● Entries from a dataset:
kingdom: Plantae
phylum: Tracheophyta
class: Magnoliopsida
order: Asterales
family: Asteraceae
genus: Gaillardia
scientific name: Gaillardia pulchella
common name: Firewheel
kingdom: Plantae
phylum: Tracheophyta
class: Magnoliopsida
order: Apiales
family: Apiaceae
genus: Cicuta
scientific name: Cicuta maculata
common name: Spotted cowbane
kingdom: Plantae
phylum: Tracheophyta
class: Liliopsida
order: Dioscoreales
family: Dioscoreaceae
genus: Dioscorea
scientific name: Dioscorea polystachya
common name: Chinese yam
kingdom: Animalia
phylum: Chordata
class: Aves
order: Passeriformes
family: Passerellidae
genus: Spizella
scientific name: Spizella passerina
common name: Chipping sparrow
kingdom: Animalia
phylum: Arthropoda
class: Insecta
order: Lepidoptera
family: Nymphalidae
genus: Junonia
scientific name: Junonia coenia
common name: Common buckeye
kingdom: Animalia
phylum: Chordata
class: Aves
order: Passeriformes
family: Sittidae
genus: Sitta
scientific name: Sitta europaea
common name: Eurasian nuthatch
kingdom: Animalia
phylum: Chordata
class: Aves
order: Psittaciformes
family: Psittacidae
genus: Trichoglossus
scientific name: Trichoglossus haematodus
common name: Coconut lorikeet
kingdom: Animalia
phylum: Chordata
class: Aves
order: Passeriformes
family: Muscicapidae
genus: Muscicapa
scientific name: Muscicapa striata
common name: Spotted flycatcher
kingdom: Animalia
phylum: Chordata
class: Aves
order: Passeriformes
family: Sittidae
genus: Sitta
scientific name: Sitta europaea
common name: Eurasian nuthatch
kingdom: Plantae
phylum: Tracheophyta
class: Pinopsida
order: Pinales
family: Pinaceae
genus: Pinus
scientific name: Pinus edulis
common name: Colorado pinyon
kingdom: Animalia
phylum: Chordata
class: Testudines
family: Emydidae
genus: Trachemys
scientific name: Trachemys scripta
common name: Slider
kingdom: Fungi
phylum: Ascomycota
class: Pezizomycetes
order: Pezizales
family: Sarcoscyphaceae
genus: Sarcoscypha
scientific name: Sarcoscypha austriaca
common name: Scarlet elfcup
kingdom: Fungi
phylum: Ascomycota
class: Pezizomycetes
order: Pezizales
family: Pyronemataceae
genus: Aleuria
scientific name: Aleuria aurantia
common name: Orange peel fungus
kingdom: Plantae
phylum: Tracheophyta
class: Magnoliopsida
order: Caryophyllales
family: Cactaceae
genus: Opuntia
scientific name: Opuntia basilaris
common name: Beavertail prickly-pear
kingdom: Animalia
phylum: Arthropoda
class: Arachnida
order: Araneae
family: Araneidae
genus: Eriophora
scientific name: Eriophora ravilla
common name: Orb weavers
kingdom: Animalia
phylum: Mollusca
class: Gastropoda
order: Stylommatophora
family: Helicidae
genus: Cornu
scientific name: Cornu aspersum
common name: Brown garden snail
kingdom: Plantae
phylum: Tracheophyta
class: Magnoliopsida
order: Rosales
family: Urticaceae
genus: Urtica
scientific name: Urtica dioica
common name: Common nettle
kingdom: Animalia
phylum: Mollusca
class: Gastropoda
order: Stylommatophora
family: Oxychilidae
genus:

● EXERCISE DETAILS: Express the lines of the records as a Markdown table with the columns Row and Line, one numbered row per line and no blank lines. Begin at the line that contains "family: Dioscoreaceae" and stop after the line that contains "scientific name: Cornu aspersum".

● EXPECTED ANSWER:
| Row | Line |
|---|---|
| 1 | family: Dioscoreaceae |
| 2 | genus: Dioscorea |
| 3 | scientific name: Dioscorea polystachya |
| 4 | common name: Chinese yam |
| 5 | kingdom: Animalia |
| 6 | phylum: Chordata |
| 7 | class: Aves |
| 8 | order: Passeriformes |
| 9 | family: Passerellidae |
| 10 | genus: Spizella |
| 11 | scientific name: Spizella passerina |
| 12 | common name: Chipping sparrow |
| 13 | kingdom: Animalia |
| 14 | phylum: Arthropoda |
| 15 | class: Insecta |
| 16 | order: Lepidoptera |
| 17 | family: Nymphalidae |
| 18 | genus: Junonia |
| 19 | scientific name: Junonia coenia |
| 20 | common name: Common buckeye |
| 21 | kingdom: Animalia |
| 22 | phylum: Chordata |
| 23 | class: Aves |
| 24 | order: Passeriformes |
| 25 | family: Sittidae |
| 26 | genus: Sitta |
| 27 | scientific name: Sitta europaea |
| 28 | common name: Eurasian nuthatch |
| 29 | kingdom: Animalia |
| 30 | phylum: Chordata |
| 31 | class: Aves |
| 32 | order: Psittaciformes |
| 33 | family: Psittacidae |
| 34 | genus: Trichoglossus |
| 35 | scientific name: Trichoglossus haematodus |
| 36 | common name: Coconut lorikeet |
| 37 | kingdom: Animalia |
| 38 | phylum: Chordata |
| 39 | class: Aves |
| 40 | order: Passeriformes |
| 41 | family: Muscicapidae |
| 42 | genus: Muscicapa |
| 43 | scientific name: Muscicapa striata |
| 44 | common name: Spotted flycatcher |
| 45 | kingdom: Animalia |
| 46 | phylum: Chordata |
| 47 | class: Aves |
| 48 | order: Passeriformes |
| 49 | family: Sittidae |
| 50 | genus: Sitta |
| 51 | scientific name: Sitta europaea |
| 52 | common name: Eurasian nuthatch |
| 53 | kingdom: Plantae |
| 54 | phylum: Tracheophyta |
| 55 | class: Pinopsida |
| 56 | order: Pinales |
| 57 | family: Pinaceae |
| 58 | genus: Pinus |
| 59 | scientific name: Pinus edulis |
| 60 | common name: Colorado pinyon |
| 61 | kingdom: Animalia |
| 62 | phylum: Chordata |
| 63 | class: Testudines |
| 64 | family: Emydidae |
| 65 | genus: Trachemys |
| 66 | scientific name: Trachemys scripta |
| 67 | common name: Slider |
| 68 | kingdom: Fungi |
| 69 | phylum: Ascomycota |
| 70 | class: Pezizomycetes |
| 71 | order: Pezizales |
| 72 | family: Sarcoscyphaceae |
| 73 | genus: Sarcoscypha |
| 74 | scientific name: Sarcoscypha austriaca |
| 75 | common name: Scarlet elfcup |
| 76 | kingdom: Fungi |
| 77 | phylum: Ascomycota |
| 78 | class: Pezizomycetes |
| 79 | order: Pezizales |
| 80 | family: Pyronemataceae |
| 81 | genus: Aleuria |
| 82 | scientific name: Aleuria aurantia |
| 83 | common name: Orange peel fungus |
| 84 | kingdom: Plantae |
| 85 | phylum: Tracheophyta |
| 86 | class: Magnoliopsida |
| 87 | order: Caryophyllales |
| 88 | family: Cactaceae |
| 89 | genus: Opuntia |
| 90 | scientific name: Opuntia basilaris |
| 91 | common name: Beavertail prickly-pear |
| 92 | kingdom: Animalia |
| 93 | phylum: Arthropoda |
| 94 | class: Arachnida |
| 95 | order: Araneae |
| 96 | family: Araneidae |
| 97 | genus: Eriophora |
| 98 | scientific name: Eriophora ravilla |
| 99 | common name: Orb weavers |
| 100 | kingdom: Animalia |
| 101 | phylum: Mollusca |
| 102 | class: Gastropoda |
| 103 | order: Stylommatophora |
| 104 | family: Helicidae |
| 105 | genus: Cornu |
| 106 | scientific name: Cornu aspersum |